- Afforestation – establishing a forest on land that was not previously forested – is one of the most effective ways to tackle climate change.
- Establishing sufficient tree cover to have a significant impact on rising temperatures will require a global effort.
- For maximum impact, reforestation initiatives should use green energy and involve the public.
Afforestation creates forest, especially on land that was not previously forested. It remains one of the most effective ways to tackle climate change, especially when designed to rely on green energy. This natural climate solution reduces the impact of desertification, supports ecosystems and removes CO2 from the atmosphere. It is a countermeasure against deforestation, which has contributed significantly to climate change in recent centuries.
Recently, the Food and Agriculture Organization of the United Nations estimated that 100 billion square meters of forest have been felled each year over the past decade, while tropical deforestation has contributed to 8 percent of global carbon emissions.
The role of afforestation in climate action
In its August 2021 report, the Intergovernmental Panel on Climate Change (IPCC) made it clear that deforestation is a direct cause of the increased presence of CO2 in the air over the past decade, an increase unmatched to any other period over the past two years. million years ago. Forests are carbon sinks; they recycle harmful carbon from the atmosphere and transform it into biomass through photosynthesis.
Afforestation can slow the impact of climate change while tackling other environmental issues, such as drylands and soil erosion. Crowther Lab research has shown that a trillion new trees could absorb a third of the CO2 emissions produced by humans. In fact, an additional 25 percent of forest area could absorb 25 percent of atmospheric carbon, which would have a significant impact on rising temperatures globally.
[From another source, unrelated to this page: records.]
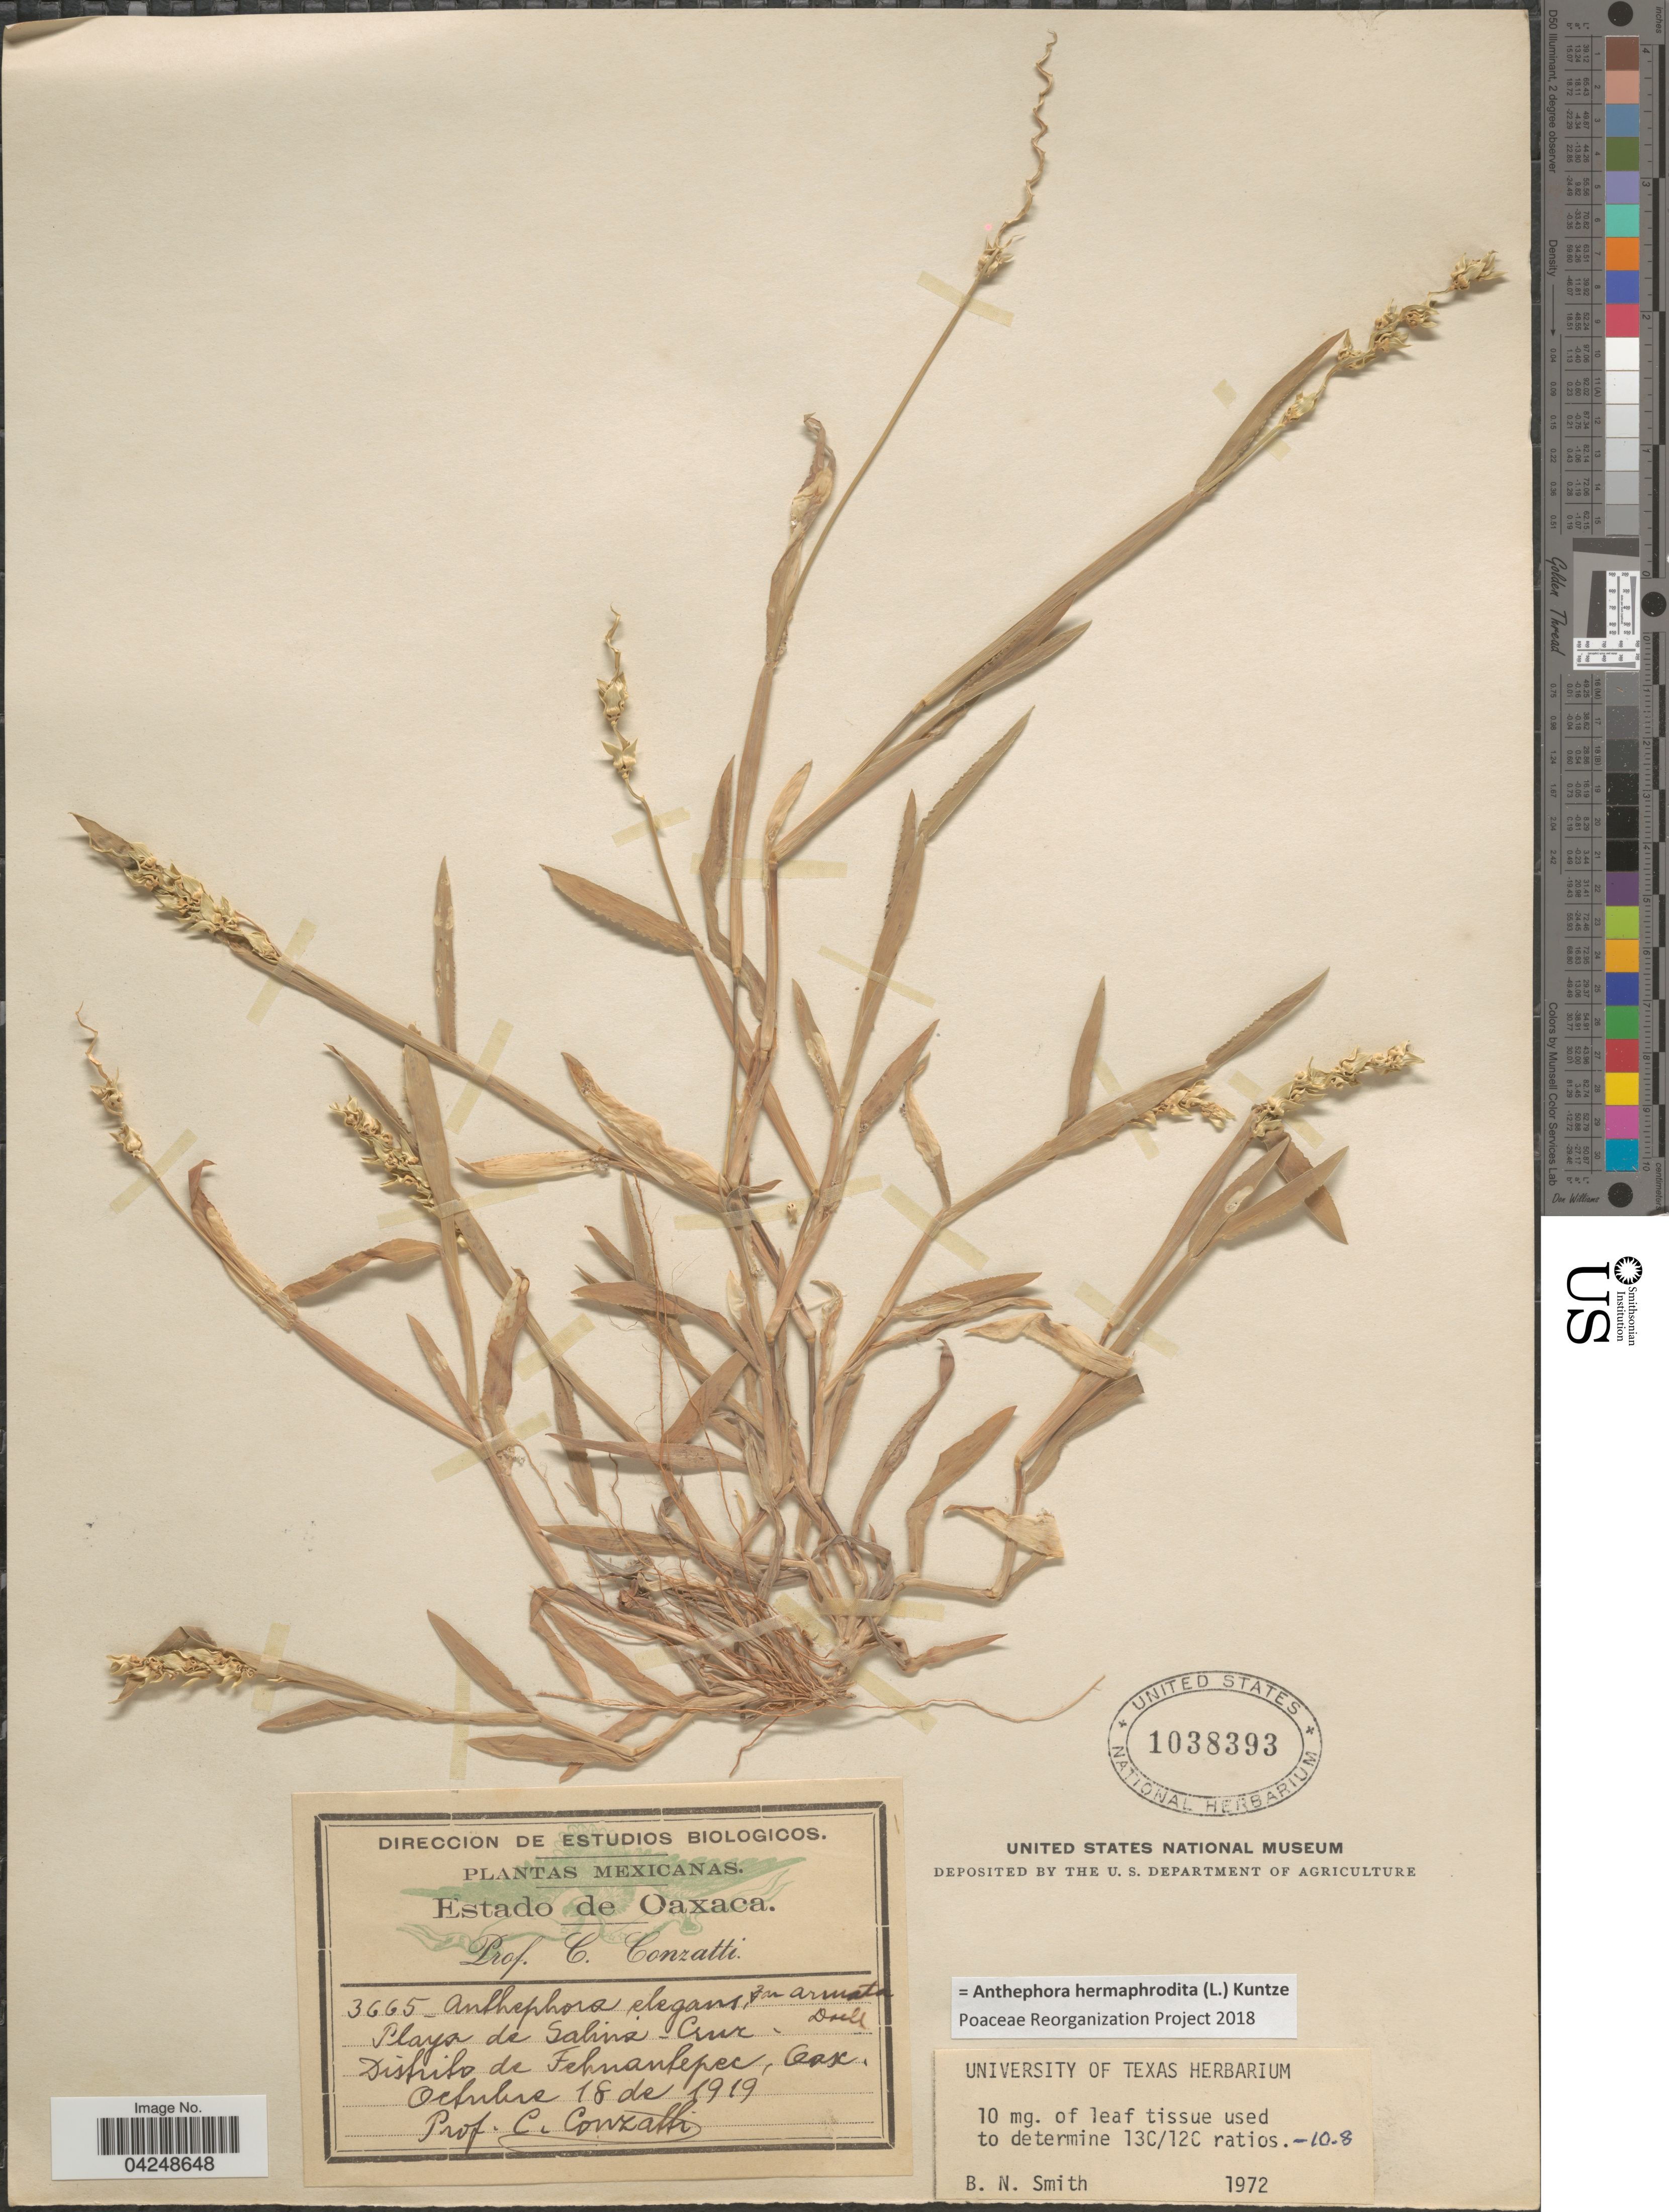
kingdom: Plantae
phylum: Tracheophyta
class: Liliopsida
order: Poales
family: Poaceae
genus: Anthephora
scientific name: Anthephora hermaphrodita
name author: (L.) Kuntze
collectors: C. Conzatti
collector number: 3665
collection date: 1919-10-18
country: Mexico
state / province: Oaxaca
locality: Playa de Salinas-Cruz. Distrito de Fehuantepec.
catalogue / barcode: US 1038393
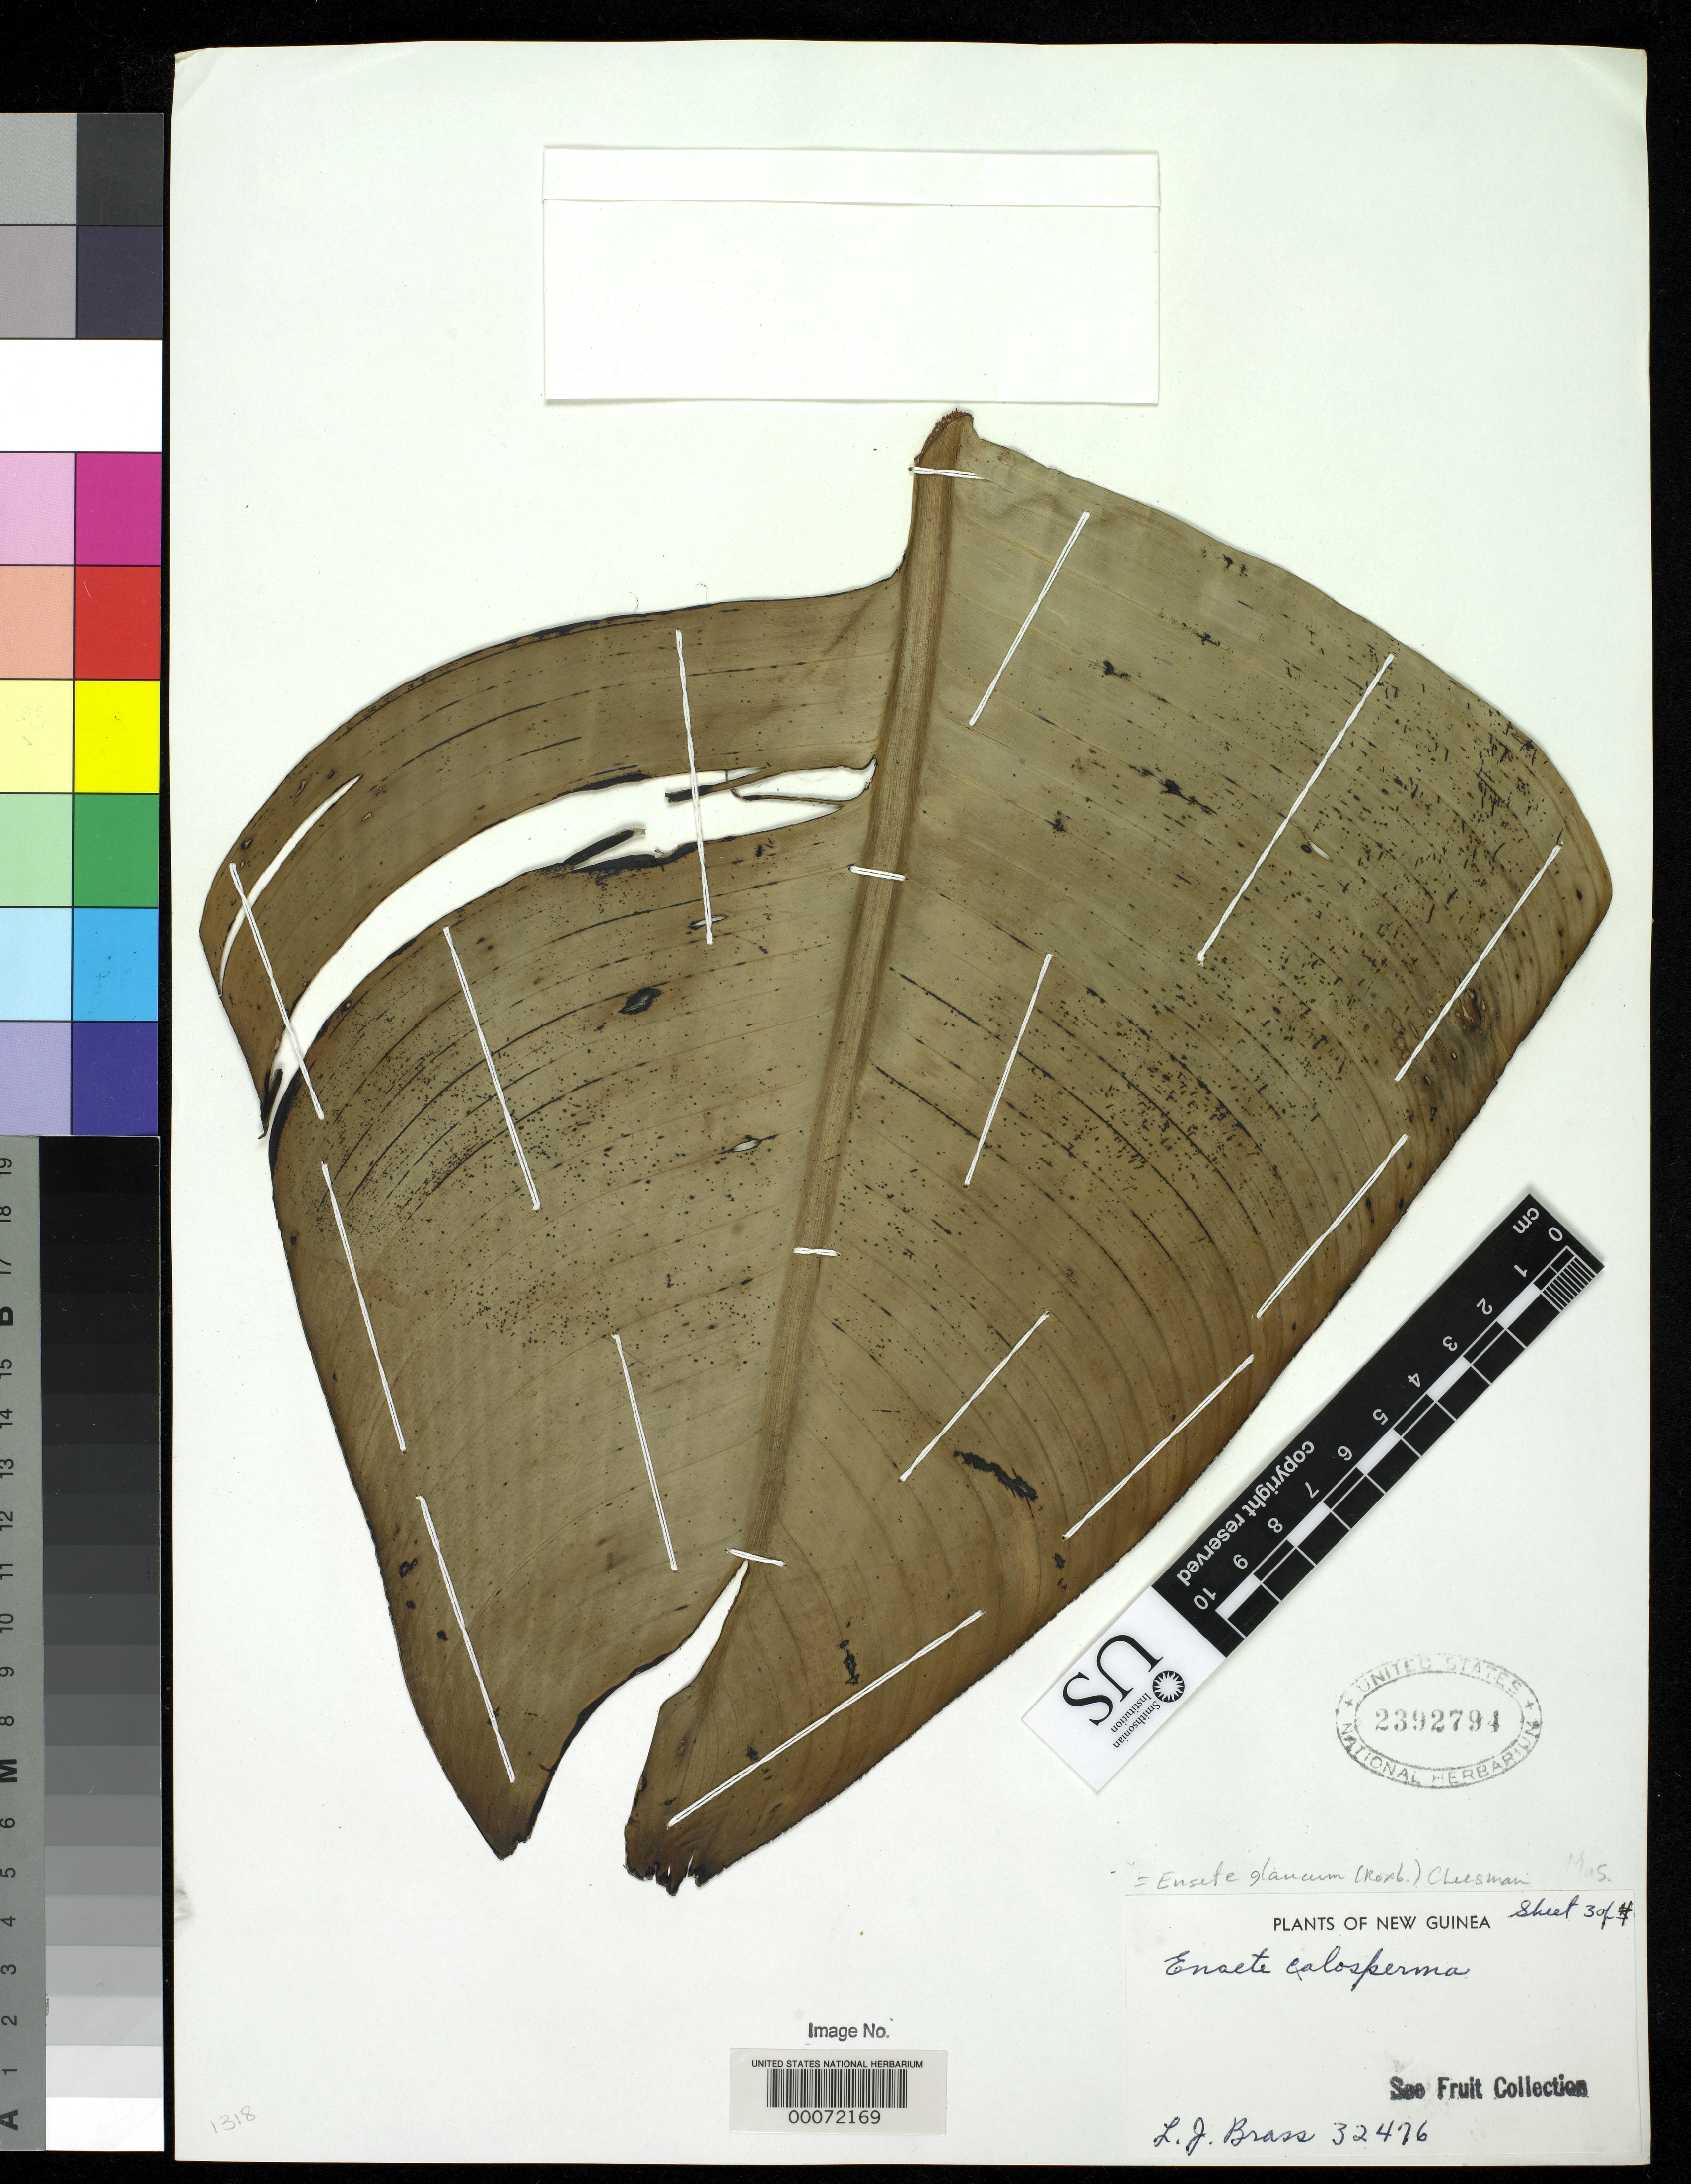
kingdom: Plantae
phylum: Tracheophyta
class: Liliopsida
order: Zingiberales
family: Musaceae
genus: Ensete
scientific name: Ensete calospermum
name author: (F. Muell.) Cheesman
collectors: L. J. Brass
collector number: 32476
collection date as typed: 09 Nov 1959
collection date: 1959-11-09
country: Papua New Guinea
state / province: Morobe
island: New Guinea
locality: Morobe district, water rice, markham valley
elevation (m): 520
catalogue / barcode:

Afforestation needs international engagement
Establishing sufficient tree cover to have a significant impact on rising temperatures will require a global effort. Around the world, governments, the private sector and local communities have started to work on promising projects.
For example, 1t.org aims to grow a trillion trees with global communities, which would lead to the roughly 33% reduction in global emissions needed to meet the goals of the Paris Agreement. The organization strives to motivate, mobilize and enable private sector reforestation commitments by tailoring plans, offering crowdsourcing solutions and facilitating multi-stakeholder dialogues.
WeForest’s work is spread over three continents and twelve countries. Its vision is to create âa world where communities and nature thrive together in a sustainable wayâ. WeForest’s three-pronged approach includes integrating trees into farmland, planting at high density for ecological regeneration, and accelerating natural recovery of degraded land. In 2020, the organization protected and restored 160 million square meters of forest.
At Hanwha, our solar forest is a program that started ten years ago. It was cited at a general assembly of the United Nations Convention to Combat Desertification in 2011 as the world’s first business project using solar energy to combat desertification. This initiative is different from its peers because it uses solar energy to power its nurseries. Solar energy supports the supply of clean water, temperature and humidity control, and the lighting conditions necessary to nourish young trees, creating a carbon neutral forest. Since the start of the program in 2011, it has created eight forests in South Korea, China and Mongolia and has led to the planting of half a million trees over 1.33 million square meters, or the equivalent to 180 football pitches.
The program also encourages public engagement: people can plant virtual trees using an app, and in return, Hanwha plants real trees in vulnerable areas. 15,000 trees were planted in the 8e Solar forest during the pandemic – meaning an additional 162 tonnes of CO2 will be absorbed each year once the carbon neutral forest reaches maturity.
Ironically, the job of planting trees – including watering, seasonal climate control, and general maintenance – can depend heavily on fossil fuels. To reach their full potential, it is therefore important that reforestation initiatives use green energy. The private sector, governments and the public must design green initiatives to go net-zero, shifting from the use of fossil fuels to green energy sources.
Another important area of ââinterest is public engagement, as it serves to amplify climate action efforts. Presenting simple and accessible projects to the public empowers people with achievable and realistic means to take action. After COP26, we must work together to ensure that the trees and forests they inhabit are replenished and planted conscientiously in order to maintain momentum towards a greener future.